The OECD Guidelines also discuss the appropriateness of using multiple-year data when comparing financial results, to reduce the potential distortion caused by business and product life cycles. The OECD Guidelines do not specify the number of years to use. Rather, the number of years of data to use should reliably capture the effects of any business, economic, and cyclical forces on the financial profitability of the tested party and the comparable companies. Again, this has led to differing approaches being applied by tax authorities across the region.

An approach accepted in many countries involves analysing data for the comparable companies identified over a three-year period in determining the appropriate net profit results and constructing a range. Typically, this would involve looking at the year under review (if the data is available) and the two prior years. While many countries would test one year of tested-party data against three years of comparable data, other countries adopt different approaches.

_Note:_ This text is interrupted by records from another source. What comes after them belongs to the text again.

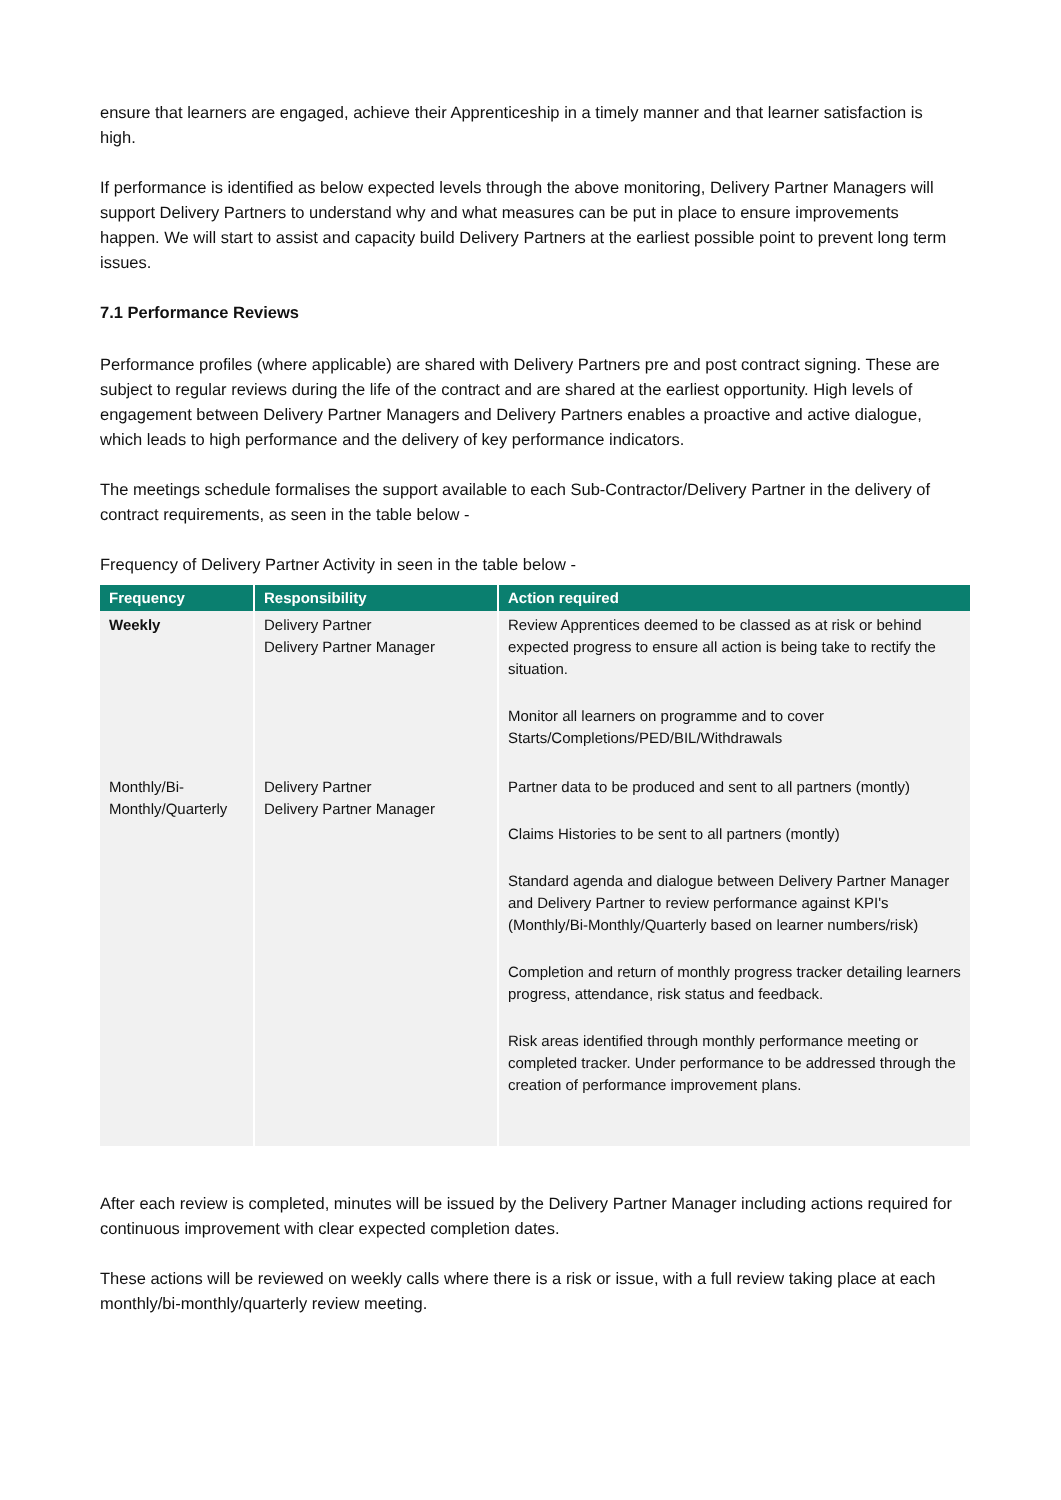ensure that learners are engaged, achieve their Apprenticeship in a timely manner and that learner satisfaction is high.
If performance is identified as below expected levels through the above monitoring, Delivery Partner Managers will support Delivery Partners to understand why and what measures can be put in place to ensure improvements happen. We will start to assist and capacity build Delivery Partners at the earliest possible point to prevent long term issues.
7.1 Performance Reviews
Performance profiles (where applicable) are shared with Delivery Partners pre and post contract signing. These are subject to regular reviews during the life of the contract and are shared at the earliest opportunity. High levels of engagement between Delivery Partner Managers and Delivery Partners enables a proactive and active dialogue, which leads to high performance and the delivery of key performance indicators.
The meetings schedule formalises the support available to each Sub-Contractor/Delivery Partner in the delivery of contract requirements, as seen in the table below -
Frequency of Delivery Partner Activity in seen in the table below -
| Frequency | Responsibility | Action required |
| --- | --- | --- |
| Weekly | Delivery Partner Delivery Partner Manager | Review Apprentices deemed to be classed as at risk or behind expected progress to ensure all action is being take to rectify the situation. Monitor all learners on programme and to cover Starts/Completions/PED/BIL/Withdrawals |
| Monthly/Bi-Monthly/Quarterly | Delivery Partner Delivery Partner Manager | Partner data to be produced and sent to all partners (montly) Claims Histories to be sent to all partners (montly) Standard agenda and dialogue between Delivery Partner Manager and Delivery Partner to review performance against KPI's (Monthly/Bi-Monthly/Quarterly based on learner numbers/risk) Completion and return of monthly progress tracker detailing learners progress, attendance, risk status and feedback. Risk areas identified through monthly performance meeting or completed tracker. Under performance to be addressed through the creation of performance improvement plans. |
After each review is completed, minutes will be issued by the Delivery Partner Manager including actions required for continuous improvement with clear expected completion dates.
These actions will be reviewed on weekly calls where there is a risk or issue, with a full review taking place at each monthly/bi-monthly/quarterly review meeting.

Taiwan requires multiple years of tested-party data to be tested against multiple years of comparable data. However, if the tested party only has one year of financial data, it is acceptable to use one year of tested-party data against three years of comparable data. In Thailand, in practice, the approaches used in TP documentation and audits involve looking at three years (tested party) versus three years (comparable data), as well as one year (tested party) versus three years (comparable data).

On the other hand, it is local tax authority practice in South Korea to look at one year of tested-party data versus one year of comparable data. In addition, as per local TP regulations in Vietnam, arm’s-length conclusions are required to be made using one year of comparable data, with contemporaneous data or data of the prior year (if contemporaneous data was not available at the time of preparing the TP documentation).

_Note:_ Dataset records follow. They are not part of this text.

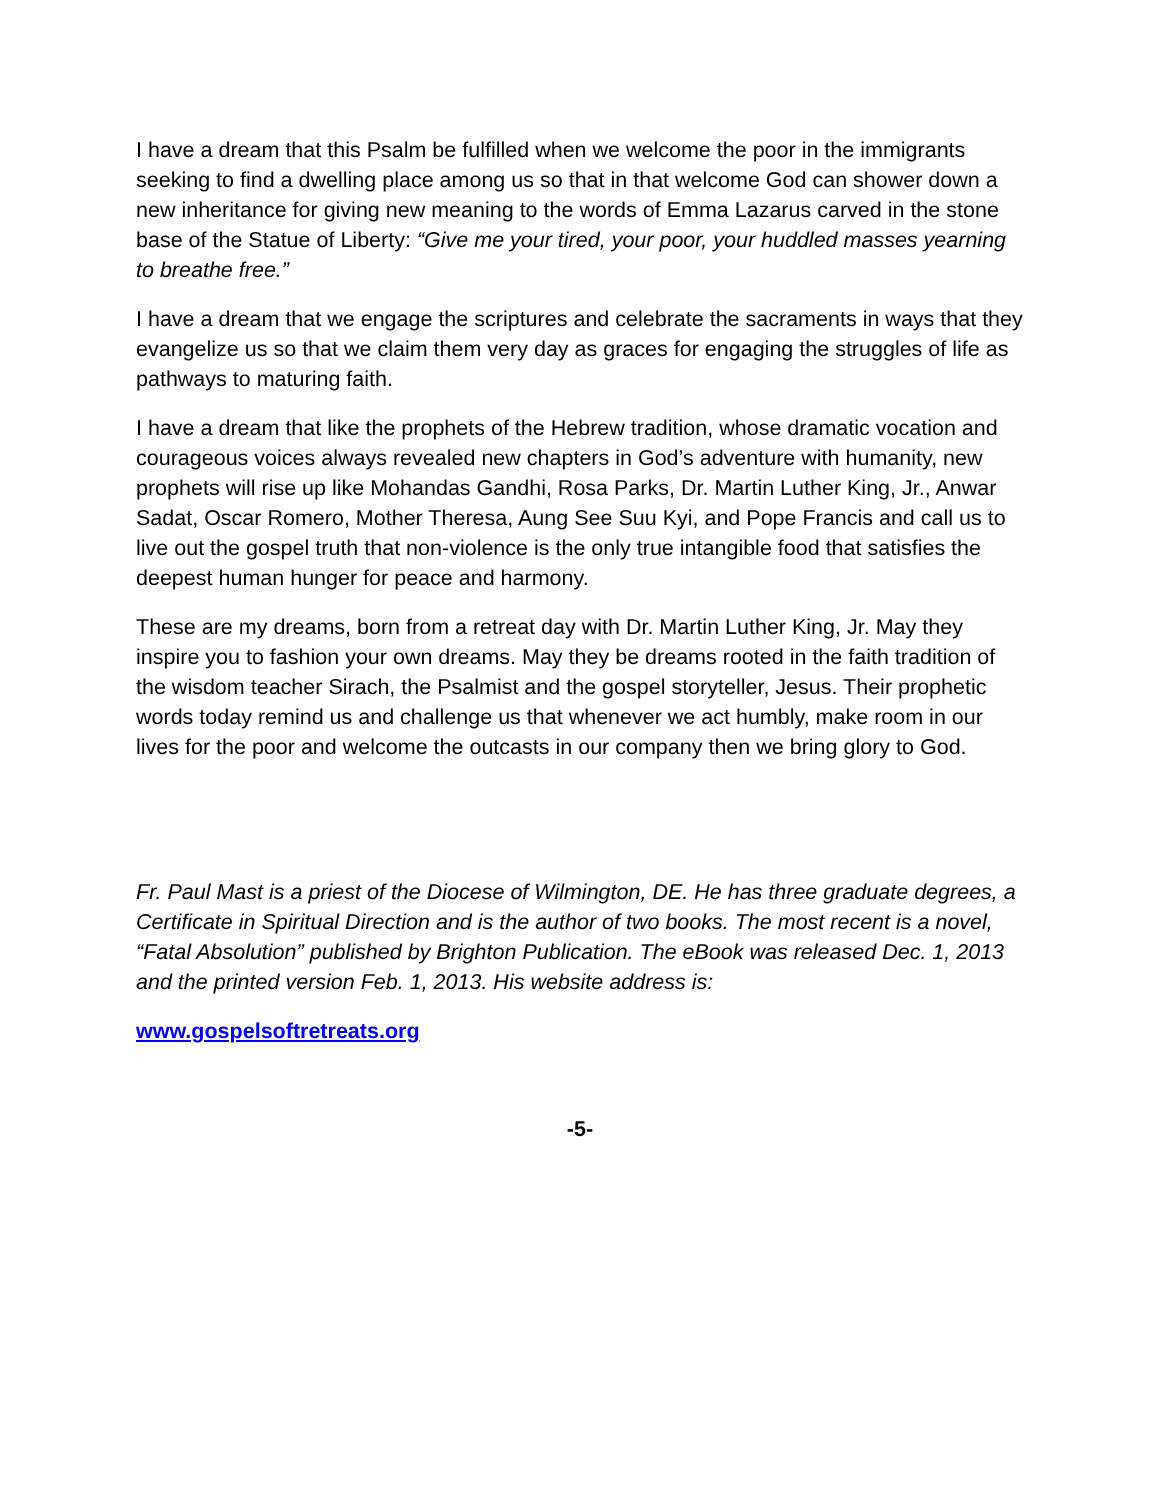I have a dream that this Psalm be fulfilled when we welcome the poor in the immigrants seeking to find a dwelling place among us so that in that welcome God can shower down a new inheritance for giving new meaning to the words of Emma Lazarus carved in the stone base of the Statue of Liberty: “Give me your tired, your poor, your huddled masses yearning to breathe free.”
I have a dream that we engage the scriptures and celebrate the sacraments in ways that they evangelize us so that we claim them very day as graces for engaging the struggles of life as pathways to maturing faith.
I have a dream that like the prophets of the Hebrew tradition, whose dramatic vocation and courageous voices always revealed new chapters in God’s adventure with humanity, new prophets will rise up like Mohandas Gandhi, Rosa Parks, Dr. Martin Luther King, Jr., Anwar Sadat, Oscar Romero, Mother Theresa, Aung See Suu Kyi, and Pope Francis and call us to live out the gospel truth that non-violence is the only true intangible food that satisfies the deepest human hunger for peace and harmony.
These are my dreams, born from a retreat day with Dr. Martin Luther King, Jr. May they inspire you to fashion your own dreams. May they be dreams rooted in the faith tradition of the wisdom teacher Sirach, the Psalmist and the gospel storyteller, Jesus. Their prophetic words today remind us and challenge us that whenever we act humbly, make room in our lives for the poor and welcome the outcasts in our company then we bring glory to God.
Fr. Paul Mast is a priest of the Diocese of Wilmington, DE. He has three graduate degrees, a Certificate in Spiritual Direction and is the author of two books. The most recent is a novel, “Fatal Absolution” published by Brighton Publication. The eBook was released Dec. 1, 2013 and the printed version Feb. 1, 2013. His website address is:
www.gospelsoftretreats.org
-5-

The ATO’s practice in relation to the use of multiple-year data when applying the transactional net margin method and constructing the range is to use a five-year analysis, considering the year under review (where available) and the preceding four years. While this is not required under local legislation, it is the approach currently applied by the ATO in reviews, audits, and APAs.

Geographic comparability

There are also differing regulations and approaches across the Asia-Pacific region with respect to the use of local comparable data and the acceptance of regional comparable data. Many countries have a strong preference for the use of local comparable data, where available, to enhance the comparability of economic circumstances. Other countries, however, accept comparable data across the region to ensure a sufficient number of comparable companies are identified to construct a range.

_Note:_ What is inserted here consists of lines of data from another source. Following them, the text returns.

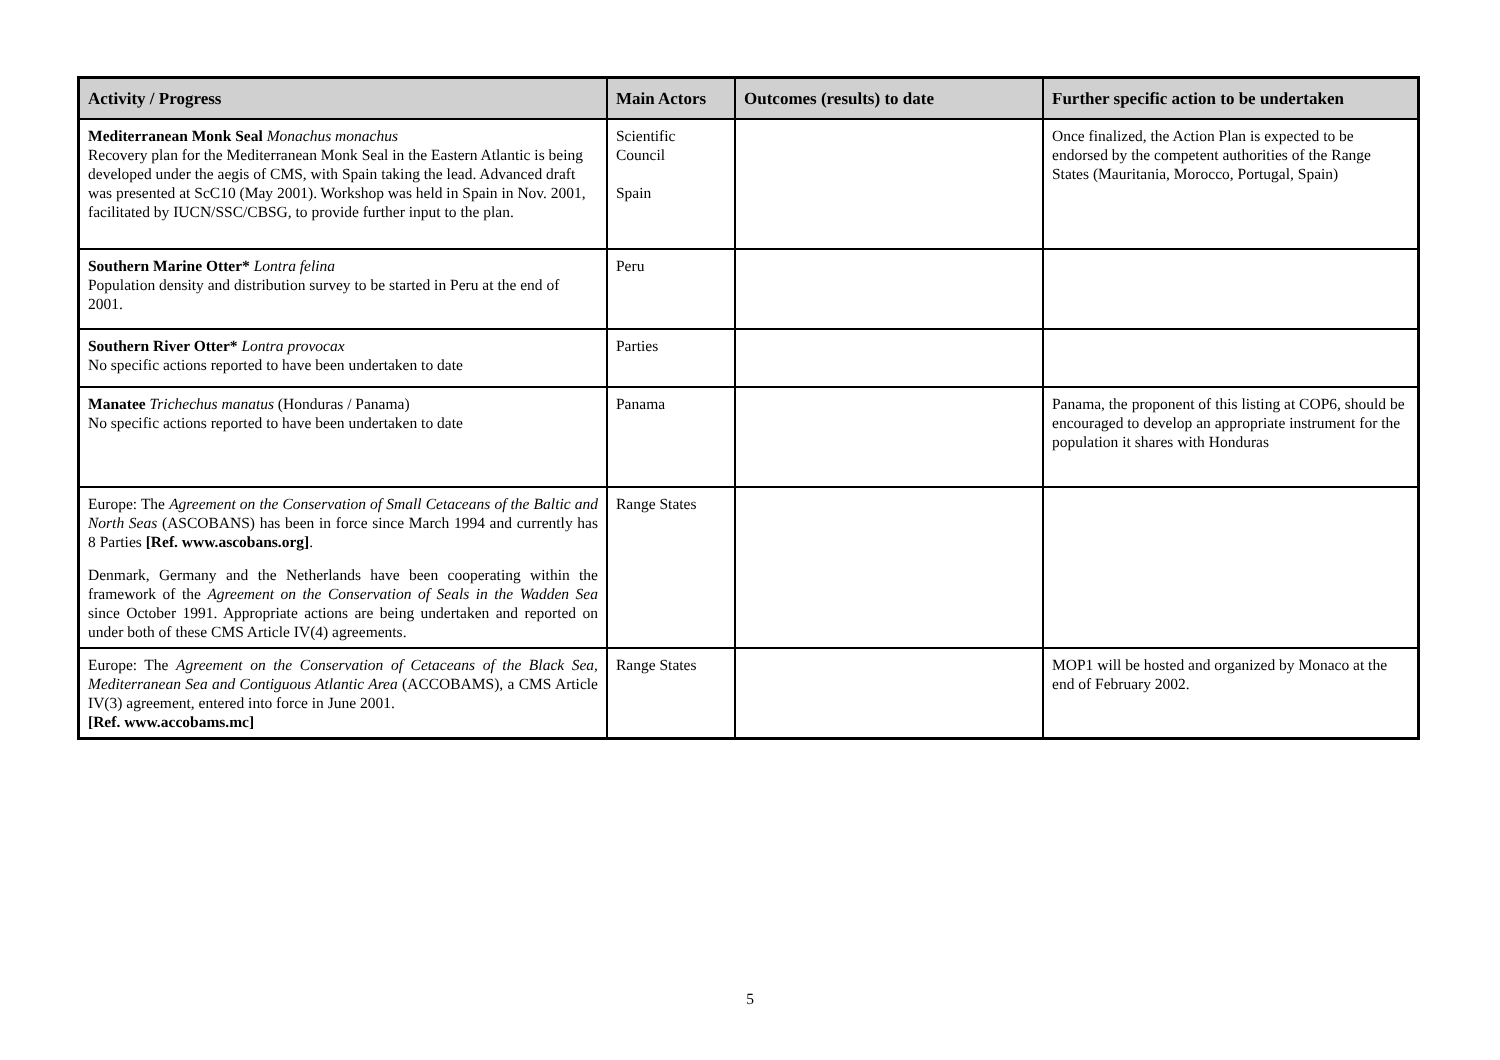| Activity / Progress | Main Actors | Outcomes (results) to date | Further specific action to be undertaken |
| --- | --- | --- | --- |
| Mediterranean Monk Seal Monachus monachus Recovery plan for the Mediterranean Monk Seal in the Eastern Atlantic is being developed under the aegis of CMS, with Spain taking the lead. Advanced draft was presented at ScC10 (May 2001). Workshop was held in Spain in Nov. 2001, facilitated by IUCN/SSC/CBSG, to provide further input to the plan. | Scientific Council Spain | | Once finalized, the Action Plan is expected to be endorsed by the competent authorities of the Range States (Mauritania, Morocco, Portugal, Spain) |
| Southern Marine Otter* Lontra felina Population density and distribution survey to be started in Peru at the end of 2001. | Peru | | |
| Southern River Otter* Lontra provocax No specific actions reported to have been undertaken to date | Parties | | |
| Manatee Trichechus manatus (Honduras / Panama) No specific actions reported to have been undertaken to date | Panama | | Panama, the proponent of this listing at COP6, should be encouraged to develop an appropriate instrument for the population it shares with Honduras |
| Europe: The Agreement on the Conservation of Small Cetaceans of the Baltic and North Seas (ASCOBANS) has been in force since March 1994 and currently has 8 Parties [Ref. www.ascobans.org] . Denmark, Germany and the Netherlands have been cooperating within the framework of the Agreement on the Conservation of Seals in the Wadden Sea since October 1991. Appropriate actions are being undertaken and reported on under both of these CMS Article IV(4) agreements. | Range States | | |
| Europe: The Agreement on the Conservation of Cetaceans of the Black Sea, Mediterranean Sea and Contiguous Atlantic Area (ACCOBAMS), a CMS Article IV(3) agreement, entered into force in June 2001. [Ref. www.accobams.mc] | Range States | | MOP1 will be hosted and organized by Monaco at the end of February 2002. |
5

Final thoughts on the arm’s-length range in the Asia-Pacific region

Ongoing dialogues with tax authorities suggest no imminent changes to the ALR, particularly in Indonesia and Malaysia, which recently updated their guidelines. However, in the Philippines, recommendations to the Bureau of Internal Revenue hint at potentially tightening the ALR.

As tax authorities further refine their ALR applications, businesses must stay informed of the nuances of each jurisdiction's guidelines to navigate the complexities and ensure compliance. The dynamic nature of these regulations underscores the importance of continuous dialogue with tax authorities and expert advisers to mitigate risks and align with the shifting contours of Asia-Pacific’s TP landscape. Businesses may also consider adopting analyses that take into account local regulations and best practice when applying the transactional net margin method for certain countries, considering the size and/or nature of their operations.